The Walla Walla Valley attracted many Irish after the Civil War, as did the Dublin district of Clark County. Nicholas and Catherine Whealen, both Irish-born, arrived in eastern Washington in 1867 from northern California. They prospered raising cattle to feed the miners in Idaho. During the late 1860s, the 1870s and 1880s some eastern Washington's most prominent and successful pioneers came from Ireland.
The 185 Irish in Spokane County in 1880 -- nearly one-half directly from Ireland and another one-fourth representing first-generation Irish with both parents coming from Ireland -- comprised only 4 percent of a total county population of 4,267. Most of them lived in rural areas and farmed. Among the homesteaders was John Blakely. Born in Ireland in 1832 he immigrated with his mother to the U.S. in 1847. Blakely homesteaded in Spokane County in 1877, having worked his way west employed in lumber mills and on railroads. He farmed for the remainder of his life with the support of his wife, Sarah Bell, also from Ireland, and his six children. His death in 1909 was reported in the Spokesman Review as "Death Calls Old Pioneer." Other successful homesteaders and farmers included Edward Sheehy and Jerry Sullivan.
Irish immigrants to Eastern Washington also filled traditional occupations of unskilled workers such as domestic service and mining, but many achieved rapid financial and civic success. Successful Irish in Spokane engaged in business and finance included Norte Dame graduate Thomas Conlan, who arrived in Spokane in 1883 and in 1888 established the Spokane Hardware Company, recognized within a year as "one of the city's pre-eminent business establishments." Peter Costello, the child of Irish parents living in Canada, arrived in Spokane in 1887 and organized a prosperous contracting business. The Costello brothers constructed the city's major streets and sewers. Peter Costello became one of the city's most generous philanthropists. Another businessman and millionaire Patrick "Patsy" Clark was a leading figure in Spokane's social and financial elite class. He was among the best known mine owners in the United States.
Besides farming, business, and finance, Washington's Irish between 1846 and 1880 engaged in many other occupations including government service, political office, printing, and publishing, and law. J.W. Murphy and E.T. Gun served respectfully as Auditor and Treasurer of the Washington Territory in 1870s. Henry McGill served as acting Governor of the territory in 18860. Irish names appear among federal officials in the territory: McFadden, Kearney, McMeeken, and Johnson to name four. In printing and publishing, J.M. of the Washington Standard; M.J. Mooney and Brothers of the Kalama Beacon; A.J. Cain of the Dayton News; E.T. Green of the Transcript; James Power of the Bellingham Bay Mail; and David Higgins of the Seattle Intelligencer all were Irish.
This sampling of Irish in Washington state illustrates how profoundly the mobility and opportunity of the frontier shaped the context of their lives and provided the chance for them to meet their hopes for economic improvement. Most Irish in Washington did not remain in the mines but moved among the occupations and across geographic space seeking economic opportunities.

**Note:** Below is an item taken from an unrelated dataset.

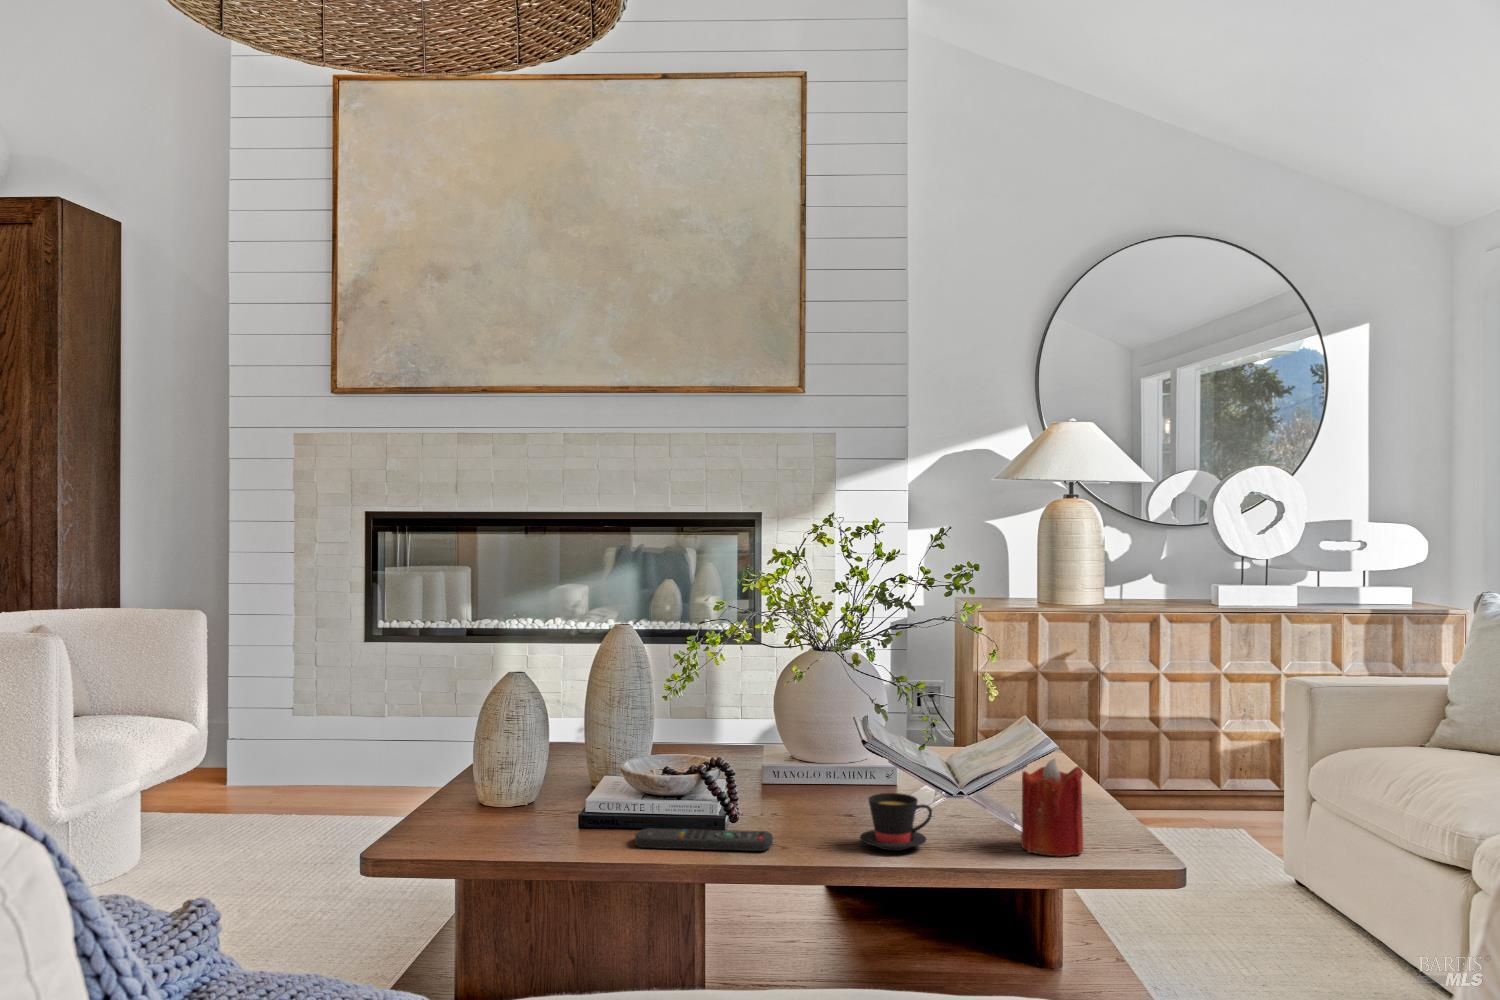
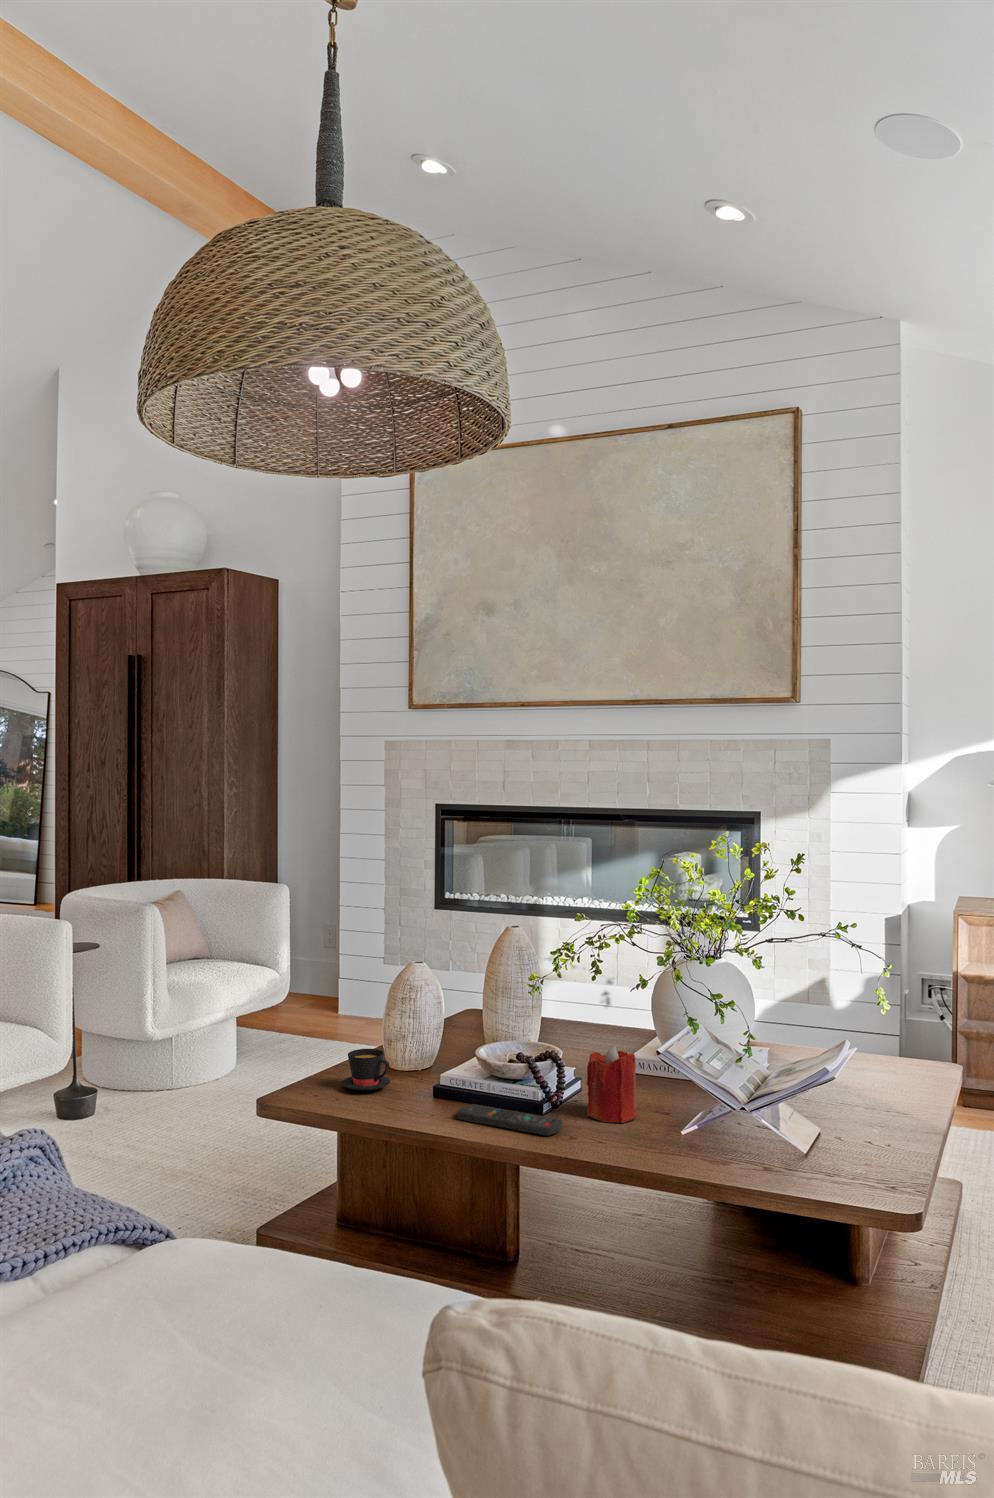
candle: present [1021,759,1083,856] -> present [587,1045,637,1123]
teacup: present [860,793,932,851] -> present [341,1049,390,1092]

The Washington Irish farmed and ranched successfully countering the general claim that the Irish in the U.S. left farming whenever possible. Economic and transportation connections between Butte, Montana, and Spokane and travel up and down the Pacific Coast between San Francisco and Puget Sound allowed immigration from what were Irish population centers.
The mobility and opportunity of life on the frontier altered the way the Irish in Washington understood themselves. They shed their identification as Irish as they achieved prosperity in Washington. They "looked upon past traditions, wounds, and memories of the 'Old Sod' as irrelevant and, at best as "remote." Their mobility and transformation from Irish immigrants to Washingtonians also influenced their religious affiliation and identification. The frontier experience set these Irish apart from many of the Irish who would come after the railroads.